Your task is to retype, word for word, the lines from the start of the data through the line holding "условии ссылки на". Do not include the pictures.
________________________________________
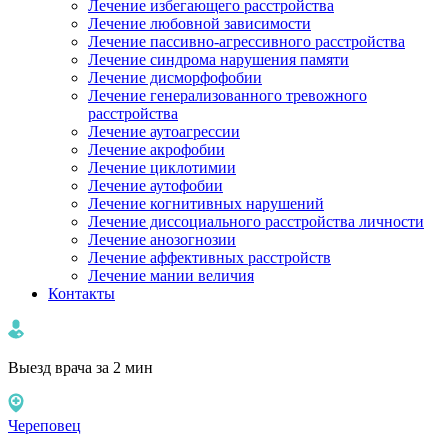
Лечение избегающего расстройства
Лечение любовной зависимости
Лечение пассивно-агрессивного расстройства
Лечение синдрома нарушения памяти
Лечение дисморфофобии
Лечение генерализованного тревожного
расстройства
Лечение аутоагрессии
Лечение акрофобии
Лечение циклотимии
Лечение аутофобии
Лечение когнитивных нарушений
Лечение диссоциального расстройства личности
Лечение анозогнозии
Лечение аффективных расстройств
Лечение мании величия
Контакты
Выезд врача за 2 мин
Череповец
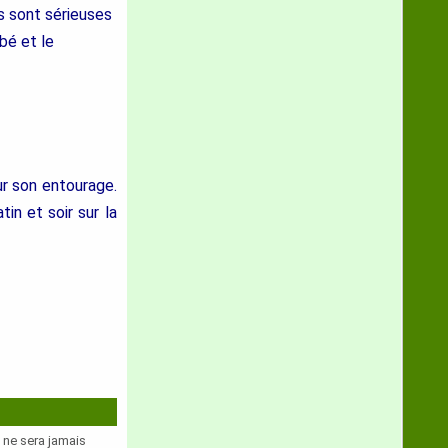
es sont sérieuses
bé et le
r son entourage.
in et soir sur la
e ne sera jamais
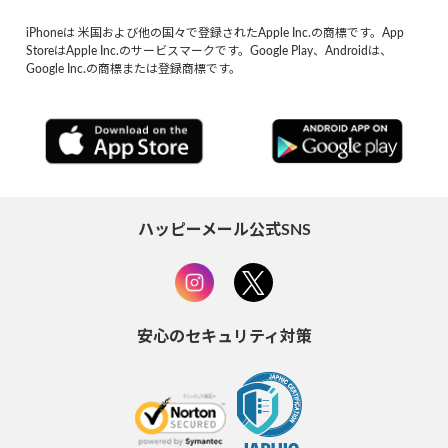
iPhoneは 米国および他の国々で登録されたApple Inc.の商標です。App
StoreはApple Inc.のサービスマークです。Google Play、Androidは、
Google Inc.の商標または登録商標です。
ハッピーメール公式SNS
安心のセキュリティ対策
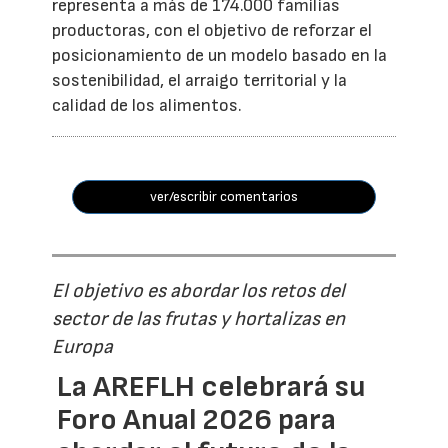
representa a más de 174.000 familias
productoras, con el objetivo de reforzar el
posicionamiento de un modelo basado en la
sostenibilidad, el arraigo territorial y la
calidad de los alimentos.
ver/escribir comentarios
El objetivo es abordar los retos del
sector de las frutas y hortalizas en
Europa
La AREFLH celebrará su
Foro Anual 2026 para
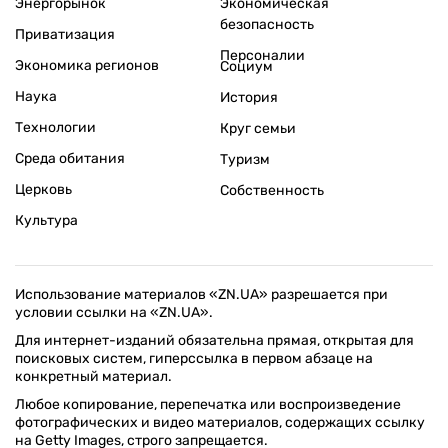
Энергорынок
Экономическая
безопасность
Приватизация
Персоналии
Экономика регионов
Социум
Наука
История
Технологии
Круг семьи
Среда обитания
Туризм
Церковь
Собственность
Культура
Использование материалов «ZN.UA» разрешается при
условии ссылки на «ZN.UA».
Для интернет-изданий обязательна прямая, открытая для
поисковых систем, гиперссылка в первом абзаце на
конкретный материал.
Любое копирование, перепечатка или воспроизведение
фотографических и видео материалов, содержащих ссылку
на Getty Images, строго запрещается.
________________________________________
> Exercise solution
Лечение избегающего расстройства
Лечение любовной зависимости
Лечение пассивно-агрессивного расстройства
Лечение синдрома нарушения памяти
Лечение дисморфофобии
Лечение генерализованного тревожного
расстройства
Лечение аутоагрессии
Лечение акрофобии
Лечение циклотимии
Лечение аутофобии
Лечение когнитивных нарушений
Лечение диссоциального расстройства личности
Лечение анозогнозии
Лечение аффективных расстройств
Лечение мании величия
Контакты
Выезд врача за 2 мин
Череповец
es sont sérieuses
bé et le
r son entourage.
in et soir sur la
e ne sera jamais
iPhoneは 米国および他の国々で登録されたApple Inc.の商標です。App
StoreはApple Inc.のサービスマークです。Google Play、Androidは、
Google Inc.の商標または登録商標です。
ハッピーメール公式SNS
安心のセキュリティ対策
representa a más de 174.000 familias
productoras, con el objetivo de reforzar el
posicionamiento de un modelo basado en la
sostenibilidad, el arraigo territorial y la
calidad de los alimentos.
ver/escribir comentarios
El objetivo es abordar los retos del
sector de las frutas y hortalizas en
Europa
La AREFLH celebrará su
Foro Anual 2026 para
Энергорынок
Экономическая
безопасность
Приватизация
Персоналии
Экономика регионов
Социум
Наука
История
Технологии
Круг семьи
Среда обитания
Туризм
Церковь
Собственность
Культура
Использование материалов «ZN.UA» разрешается при
условии ссылки на «ZN.UA».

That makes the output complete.